Because the current flow through the insulating myelin is very small and physiologically negligible, the action potential in myelinated axons jumps from one node to the next in a mode of conduction that has been termed saltatory (Fig 3–7). There are several important consequences to this saltatory mode of conduction in myelinated fibers. First, the energy requirement for impulse conduction is lower in myelinated fibers; therefore, the metabolic cost of conduction is lower. Second, myelination results in an increased conduction velocity. Figure 3–8 shows conduction velocity as a function of diameter for nonmyelinated and myelinated axons. For nonmyelinated axons, conduction velocity is proportional to (diameter)^1/2. In contrast, conduction velocity in myelinated axons increases linearly with diameter. A myelinated axon can conduct impulses at a much higher conduction velocity than a nonmyelinated axon of the same size. To conduct as rapidly as a 10-μm myelinated fiber, a nonmyelinated axon would need a diameter of more than 100 μm. By increasing the conduction velocity, myelination reduces the time it takes for impulses to travel from one region to another, thus reducing the time needed for reflex activities and permitting the brain to operate as a high-speed computer.

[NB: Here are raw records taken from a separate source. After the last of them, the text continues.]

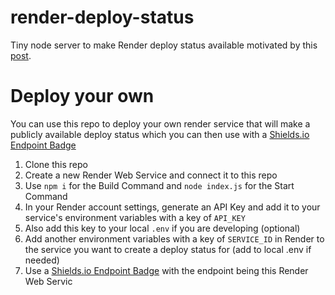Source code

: # render-deploy-status
Tiny node server to make Render deploy status available motivated by this [post](https://community.render.com/t/any-way-to-export-render-com-deployment-status-as-status-badges/4520).

# Deploy your own

You can use this repo to deploy your own render service that will make a publicly available deploy status which you can then use with a [Shields.io Endpoint Badge](https://shields.io/badges/endpoint-badge)

1. Clone this repo
2. Create a new Render Web Service and connect it to this repo
3. Use `npm i` for the Build Command and `node index.js` for the Start Command
4. In your Render account settings, generate an API Key and add it to your service's environment variables with a key of `API_KEY`
5. Also add this key to your local `.env` if you are developing (optional)
6. Add another environment variables with a key of `SERVICE_ID` in Render to the service you want to create a deploy status for (add to local .env if needed)
7. Use a [Shields.io Endpoint Badge](https://shields.io/badges/endpoint-badge) with the endpoint being this Render Web Servic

FIGURE 3–7 A: Saltatory conduction in a myelinated axon. The myelin functions as an insulator because of its high resistance and low capacitance. Thus, when the action potential (cross-hatching) is at a given node of Ranvier, the majority of the electrical current is shunted to the next node (along the pathway shown by the broken arrow). Conduction of the action potential proceeds in a discontinuous manner, jumping from node to node with a high conduction velocity. B: In demyelinated axons there is loss of current through the damaged myelin. As a result, it either takes longer to reach threshold and conduction velocity is reduced, or threshold is not reached and the action potential fails to propagate. (Reproduced, with permission, from Waxman SG: Membranes, myelin and the pathophysiology of multiple sclerosis. N Engl J Med 1982;306:1529.)